3× throughput at 60% lower cost
The startup had built a compelling AI product — query accuracy was high, user experience was strong, and they were growing 25% month-over-month. The problem was structural: their entire product ran on GPT-4 API calls, and the economics didn't work at scale. At 4 million queries per day and $0.08 per query, inference cost was $320,000 per day — $9.6M per month. Revenue was growing but costs were growing faster. Gross margin was declining toward a point where additional growth would actively destroy value. Investors had flagged the unit economics as the primary obstacle to the next funding round.
The company had tried the obvious solutions. Switching to GPT-3.5 had produced a measurable drop in user-reported quality that appeared in churn data within 3 weeks. They had reverted. Aggressive prompt compression had helped marginally — maybe 15% cost reduction — but hadn't moved the needle on the fundamental problem. Any cost reduction approach needed to maintain 94%+ quality parity on their benchmark set of 5,000 human-labeled queries. This was a hard constraint, not a guideline. A solution that achieved 90% quality parity would not be acceptable, regardless of cost savings.
"At $0.08 per query and 4M daily queries, inference was consuming 40% of gross revenue and blocking profitability. The unit economics had to change."
The first step was understanding query distribution. We built a classifier to categorize all queries by complexity, domain, and required capability level. The analysis revealed that 68% of daily queries were variations on 12 high-frequency task types — structured extraction, classification, summarization within narrow domains — that did not require frontier model capability. A lightweight routing model (a fine-tuned 1B parameter classifier) directs queries to one of three tiers: fine-tuned small model, GPT-4o (mid-tier), or GPT-4 Turbo (frontier). The routing model costs less than $0.0001 per classification and pays for itself within a few hundred queries.

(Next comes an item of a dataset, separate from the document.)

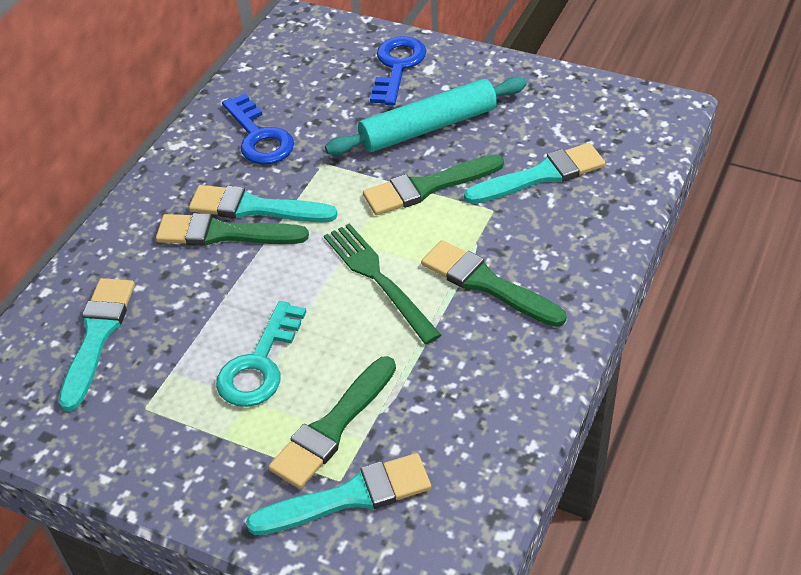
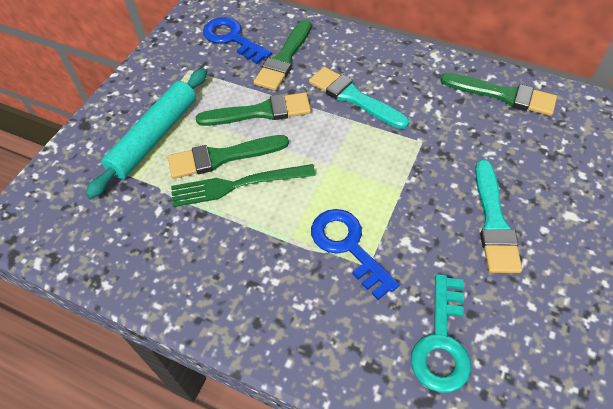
turquoise brush: [58,278,135,411] [189,185,338,222] [246,453,431,535] [464,143,605,204] = 4 -> [309,67,409,129] [475,160,522,273] = 2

We fine-tuned three 7B parameter models on the company's high-volume task types, using GPT-4 outputs as training targets. The fine-tuning dataset was built from 90 days of production traffic: input queries, GPT-4 outputs, and human quality labels. Only queries with human quality labels of 4 or 5 out of 5 were included in fine-tuning data. The fine-tuned models were evaluated against the 5,000-query benchmark before any production traffic was routed to them. All three models cleared the 94% quality parity threshold. The fine-tuning compute cost was recovered within 11 days of deployment from the API cost savings.
For the remaining GPT-4 traffic (queries too complex or novel for fine-tuned models), we implemented speculative decoding with a 1B parameter draft model from the same family, achieving 2.7× throughput improvement on the target model infrastructure. The fine-tuned model deployment was migrated to reserved GPU instances with continuous batching via vLLM and INT8 quantization. Quantization was validated against quality benchmarks — the 0.3% quality degradation from quantization was within acceptable tolerance and the throughput gain was significant.
"The fine-tuning compute cost was recovered within 11 days of deployment from API cost savings alone. After that, every day was pure margin improvement."
Blended inference cost dropped from $0.08 to $0.003 per query — a 96% reduction. The breakdown: 68% of queries on fine-tuned self-hosted models at $0.0002/query, 24% on GPT-4o at $0.008/query, 8% on GPT-4 Turbo at $0.028/query, plus routing overhead of $0.0001/query. Quality on the 5,000-query benchmark: 94.2% parity with the original all-GPT-4 baseline. The 5.8% quality gap was concentrated in a specific query subcategory — complex multi-document synthesis — where the routing model correctly directs traffic to GPT-4 Turbo but the fine-tuned models don't compete. This subcategory represents 3% of query volume and 8% of remaining cost.
Monthly inference cost dropped from $9.6M to $360,000 — freeing $9.24M in monthly cash that had been consumed by API costs. Gross margin improved by 37 percentage points. The company completed their Series C at a significantly improved valuation relative to pre-optimization projections. The routing infrastructure also produced a strategic benefit: the company now has a detailed understanding of their query distribution and can make targeted improvements. When a new model releases, they can quickly evaluate it against specific query subcategories rather than running expensive blanket comparisons.